Requirement: Copy out the reading notes below word for word, from the first line to the last.

You can read Chapter One here. Some idea of the TV series may be seen here. A definite Best Read of 2009!

* See also Caspar Melville “Free Market Faith”, New Humanist May/June 2009.

star30star30 star30 2. Stephen Prothero, Religious Literacy: What Every American Needs to Know – and Doesn’t (2007)

I really have mixed feelings about this one.

"Many US high school students think that Sodom and Gomorrah were husband and wife."

The book is written for a popular audience and serves several good purposes. It contains a useful “encyclopedia” of relevant religious movements and ideas that really does encapsulate much that we all “need to know” to make sense of the world around us. These entries cover most of the main world religions. They are sane on Islam-related matters.

On the other hand much of the historical section is, to my mind, quite odd – a nostalgia for contexts and situations that even the author eventually admits we can’t return to, and probably shouldn’t try.

star30star30star30star30 3. June 2009 Monthly Magazine

I particularly enjoyed Waleed Aly “Patriot Acts”, Fiona Capp “In the Garden” (about Judith Wright and Nugget Coombs) and Peter Sutton “Here I Stand” – a very insightful profile of the undoubtedly brilliant if controversial Noel Pearson: “Peter Sutton reflects on the many facets of Noel Pearson’s thought as it appears in Up From the Mission, the Cape York leader’s comprehensive new collection of writing.”

The blurb for “Patriot Acts” follows.

“American patriotism does not celebrate a country that exists or has ever existed. It is a celebration of the idea of America: of possibility, what Barack Obama calls ‘America’s promise’. Where we may look upon America as the country of slavery and racial segregation, Americans see a country that overcame these things … This is a concept alien to those whose sense of patriotism has an older, more European flavour. The message of Australia’s staunchest patriots is that ours is a great country with a great history and no need for change.”

Records:
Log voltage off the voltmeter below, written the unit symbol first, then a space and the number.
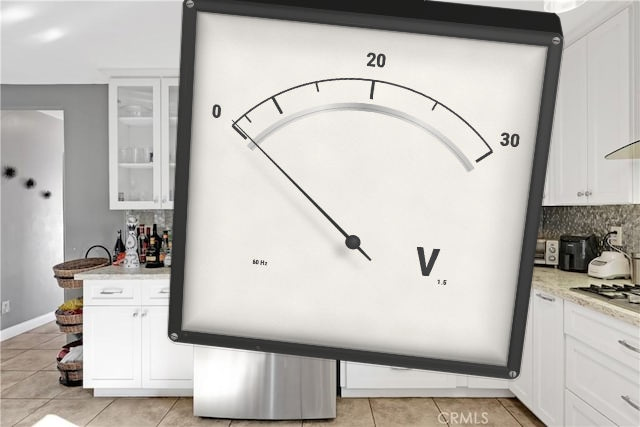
V 2.5
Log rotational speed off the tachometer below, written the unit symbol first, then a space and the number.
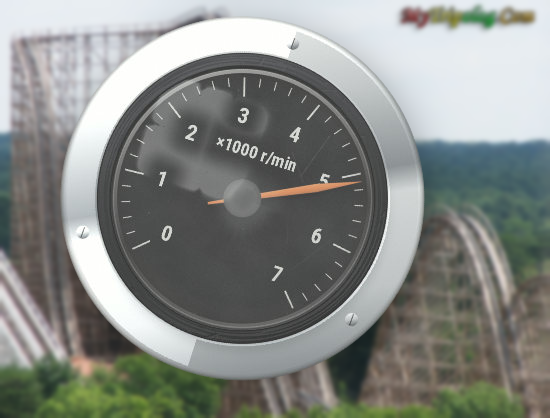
rpm 5100
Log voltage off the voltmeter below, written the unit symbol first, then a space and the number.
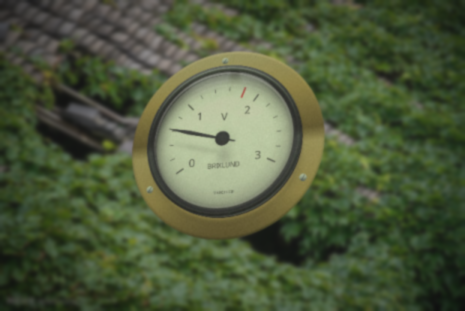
V 0.6
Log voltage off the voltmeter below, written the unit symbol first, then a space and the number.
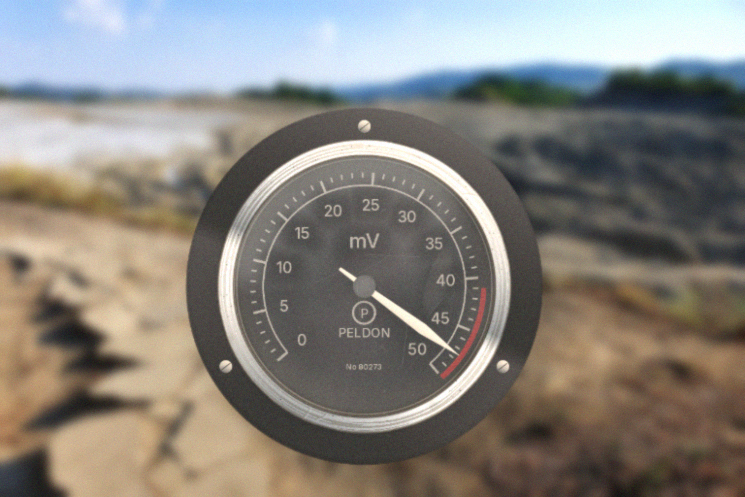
mV 47.5
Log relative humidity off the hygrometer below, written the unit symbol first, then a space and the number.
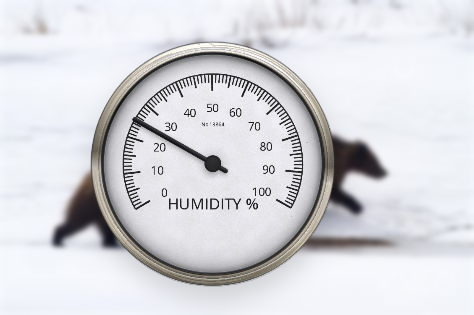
% 25
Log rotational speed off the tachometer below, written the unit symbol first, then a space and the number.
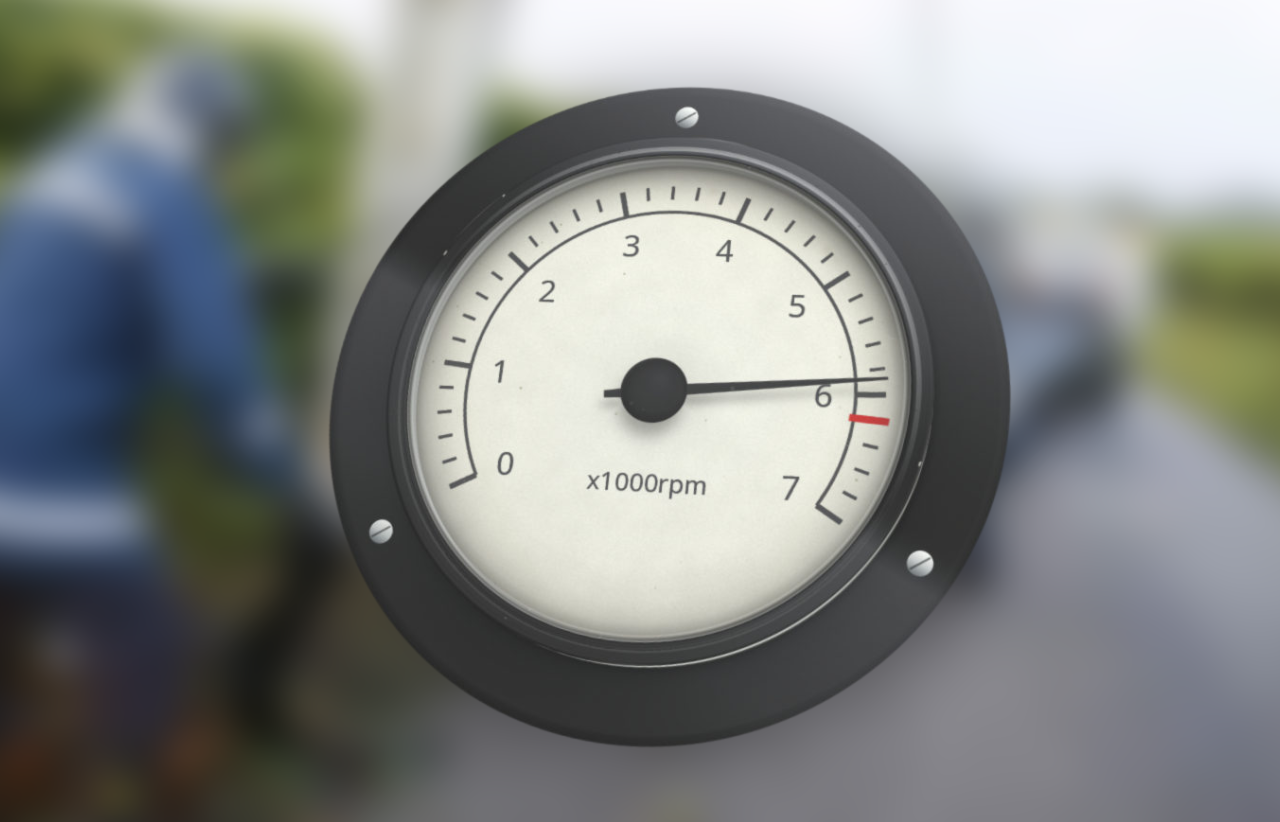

Task output:
You can read Chapter One here. Some idea of the TV series may be seen here. A definite Best Read of 2009!

* See also Caspar Melville “Free Market Faith”, New Humanist May/June 2009.

star30star30 star30 2. Stephen Prothero, Religious Literacy: What Every American Needs to Know – and Doesn’t (2007)

I really have mixed feelings about this one.

"Many US high school students think that Sodom and Gomorrah were husband and wife."

The book is written for a popular audience and serves several good purposes. It contains a useful “encyclopedia” of relevant religious movements and ideas that really does encapsulate much that we all “need to know” to make sense of the world around us. These entries cover most of the main world religions. They are sane on Islam-related matters.

On the other hand much of the historical section is, to my mind, quite odd – a nostalgia for contexts and situations that even the author eventually admits we can’t return to, and probably shouldn’t try.

star30star30star30star30 3. June 2009 Monthly Magazine

I particularly enjoyed Waleed Aly “Patriot Acts”, Fiona Capp “In the Garden” (about Judith Wright and Nugget Coombs) and Peter Sutton “Here I Stand” – a very insightful profile of the undoubtedly brilliant if controversial Noel Pearson: “Peter Sutton reflects on the many facets of Noel Pearson’s thought as it appears in Up From the Mission, the Cape York leader’s comprehensive new collection of writing.”

The blurb for “Patriot Acts” follows.

“American patriotism does not celebrate a country that exists or has ever existed. It is a celebration of the idea of America: of possibility, what Barack Obama calls ‘America’s promise’. Where we may look upon America as the country of slavery and racial segregation, Americans see a country that overcame these things … This is a concept alien to those whose sense of patriotism has an older, more European flavour. The message of Australia’s staunchest patriots is that ours is a great country with a great history and no need for change.”